SUMMARY: I climbed East Rixford Peak with Max and Giselle in late June of the year 2015 during our 50-day northward romp along the main crest of the Sierra Nevada. This ascent occurred on the third of ten days spent bagging peaks between the towns of Independence and Bishop. Casey, who accompanied us on ascents of Dragon Peak and Mount Gould, made his departure at the highest pass below East Rixford Peak, returning to his home in Mammoth while Max, Giselle and I scrambled our way to the summit via the south face. We descended the east face of the mountain back to our camp below Gould Pass.
26 June, 2015
We snooze until 9:00am at our little camp on a small bench in the vast moraine on the west side of Gould Pass. The air is thick with smoke due to rampant wildfires in the western United States, but Rae Lakes basin still looks majestic with its aesthetic ring of colorful metamorphic peaks. Rising almost directly at the head of the basin is the twin-peaked massif of Mount Rixford. The 12,800-ft East Peak beckons us from camp, as we know that we will need to take Casey across its eastern shoulder in order to send him on his way over Kearsarge Pass, to the trailhead and then home. It looks like an entertaining scramble from whichever side we might choose.
The four of us start slogging up to Gould Pass, an affair which involves over one hour of climbing up a delicate staircase of sharpened talus boulders.
From the pass, we trace the singular knife-edge ridgeline as it arcs across Mount Gould and the Rixford massif. We tag the 13,005-ft summit of Mount Gould along the way, an ascent which will be detailed in another article on this website.
The four of us scamper down to the 12,200-ft saddle below East Rixford Peak, marked by a gully of bright green scree.
Here at the saddle we bid farewell to Casey, who goes skipping down to Kearsarge Pass and thence onward to meet his father at Onion Valley trailhead.
Attacking the summit of East Rixford from this aspect seems like an intimidating prospect, especially taking into account the presence of a series of rather forbidding gendarme towers en route to the top. We contour the gendarmes on the south side of the ridge and commence scrambling up the south face directly.
The terrain on the south face begins at low-angle scree and progresses to fun blocky climbing on fairly exposed rock.
We succeed in reaching the 12,800-foot summit of East Rixford Peak in less than half an hour from the saddle.
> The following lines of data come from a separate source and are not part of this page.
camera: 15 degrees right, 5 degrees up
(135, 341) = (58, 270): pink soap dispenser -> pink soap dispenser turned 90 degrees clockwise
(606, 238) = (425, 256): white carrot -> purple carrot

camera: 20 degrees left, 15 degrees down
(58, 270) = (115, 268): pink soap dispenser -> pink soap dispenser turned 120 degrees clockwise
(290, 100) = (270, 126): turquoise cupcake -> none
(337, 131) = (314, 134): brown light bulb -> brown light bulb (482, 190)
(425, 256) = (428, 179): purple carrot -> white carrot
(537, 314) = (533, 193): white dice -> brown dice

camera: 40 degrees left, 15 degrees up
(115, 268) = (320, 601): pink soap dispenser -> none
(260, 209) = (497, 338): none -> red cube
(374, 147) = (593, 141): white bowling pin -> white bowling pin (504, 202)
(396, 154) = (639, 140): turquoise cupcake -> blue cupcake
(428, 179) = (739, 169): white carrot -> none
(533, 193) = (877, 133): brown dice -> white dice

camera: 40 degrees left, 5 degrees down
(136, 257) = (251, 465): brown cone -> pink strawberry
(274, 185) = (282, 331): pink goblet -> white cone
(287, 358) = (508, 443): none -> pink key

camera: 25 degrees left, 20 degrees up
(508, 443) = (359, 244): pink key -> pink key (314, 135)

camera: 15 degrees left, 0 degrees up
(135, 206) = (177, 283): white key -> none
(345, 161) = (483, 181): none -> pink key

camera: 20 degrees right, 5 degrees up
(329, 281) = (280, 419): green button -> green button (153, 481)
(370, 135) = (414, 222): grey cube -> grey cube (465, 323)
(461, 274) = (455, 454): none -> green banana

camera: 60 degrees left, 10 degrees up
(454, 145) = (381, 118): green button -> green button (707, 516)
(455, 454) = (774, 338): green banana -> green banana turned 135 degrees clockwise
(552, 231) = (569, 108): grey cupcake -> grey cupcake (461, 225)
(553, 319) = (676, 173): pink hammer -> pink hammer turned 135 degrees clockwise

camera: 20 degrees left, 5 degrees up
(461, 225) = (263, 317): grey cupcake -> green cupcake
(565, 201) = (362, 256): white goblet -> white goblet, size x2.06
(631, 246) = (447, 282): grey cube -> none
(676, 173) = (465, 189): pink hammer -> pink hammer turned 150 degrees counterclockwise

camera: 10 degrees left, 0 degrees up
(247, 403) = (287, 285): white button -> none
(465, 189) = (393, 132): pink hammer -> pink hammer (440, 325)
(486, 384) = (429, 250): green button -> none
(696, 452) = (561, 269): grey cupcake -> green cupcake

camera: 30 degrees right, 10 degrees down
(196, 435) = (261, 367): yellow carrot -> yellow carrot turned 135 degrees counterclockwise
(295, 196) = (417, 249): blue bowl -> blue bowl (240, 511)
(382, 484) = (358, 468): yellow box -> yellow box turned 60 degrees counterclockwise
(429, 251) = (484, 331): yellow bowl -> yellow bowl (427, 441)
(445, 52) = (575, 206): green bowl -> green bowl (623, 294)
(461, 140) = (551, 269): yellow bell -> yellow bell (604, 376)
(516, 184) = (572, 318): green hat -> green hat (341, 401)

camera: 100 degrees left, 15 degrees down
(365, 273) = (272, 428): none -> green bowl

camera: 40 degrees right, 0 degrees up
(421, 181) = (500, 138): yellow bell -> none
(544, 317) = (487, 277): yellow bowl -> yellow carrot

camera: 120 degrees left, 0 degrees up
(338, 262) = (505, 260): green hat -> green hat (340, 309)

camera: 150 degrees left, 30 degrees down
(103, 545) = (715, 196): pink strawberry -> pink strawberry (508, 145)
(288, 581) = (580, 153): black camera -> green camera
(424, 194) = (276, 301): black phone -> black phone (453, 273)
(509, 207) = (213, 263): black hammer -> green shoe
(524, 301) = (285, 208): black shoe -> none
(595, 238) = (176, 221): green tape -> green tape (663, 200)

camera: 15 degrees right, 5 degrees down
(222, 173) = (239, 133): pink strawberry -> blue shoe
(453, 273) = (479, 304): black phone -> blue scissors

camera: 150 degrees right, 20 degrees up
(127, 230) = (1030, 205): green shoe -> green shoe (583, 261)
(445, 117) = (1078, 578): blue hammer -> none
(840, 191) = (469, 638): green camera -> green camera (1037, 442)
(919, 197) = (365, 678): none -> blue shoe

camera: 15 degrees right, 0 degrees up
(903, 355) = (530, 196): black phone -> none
The most spectacular view is to the north, looking down the barrel of Rae Lakes Basin into the hazy sea of distant peaks. Lakes and stone towers adorn the eastern ridgeline, which extends all the way to Dragon Peak.
The summit itself is a treat to explore, featuring several hundred yards of airy knife-edge ridge to explore. Continuing along the ridge to Mount Rixford does not look as fun, however, so we take to descending back to camp.
Giselle and Max descend the east face directly while I re-trace my steps and meet them down in the depths of Dragon Basin. Forty minutes of talus-hopping takes us back to camp just before sundown.
The three of us enjoy the surreal sunset scene that unfolds on the western horizon, turning the pointed granite spires of the King-Cotter massif into fantastic silhouettes.
27 June, 2015
In the morning, the three of us pack up camp and descend Dragon Basin (in rather exciting fashion!) to the popular Rae Lakes. Along the way we are treated to splendid views of East Rixford Peak. It’s such a prominent pyramid that one can hardly believe it doesn’t carry a name of it’s own.
…later in the day, Max and I reach the summit of Fin Dome (read the article on Fin Dome here) and are able to survey the entire awesome ridgeline stretching from Dragon Peak to Mount Rixford. The pyramid of East Rixford Peak stands as one of the most prominent features along the crest.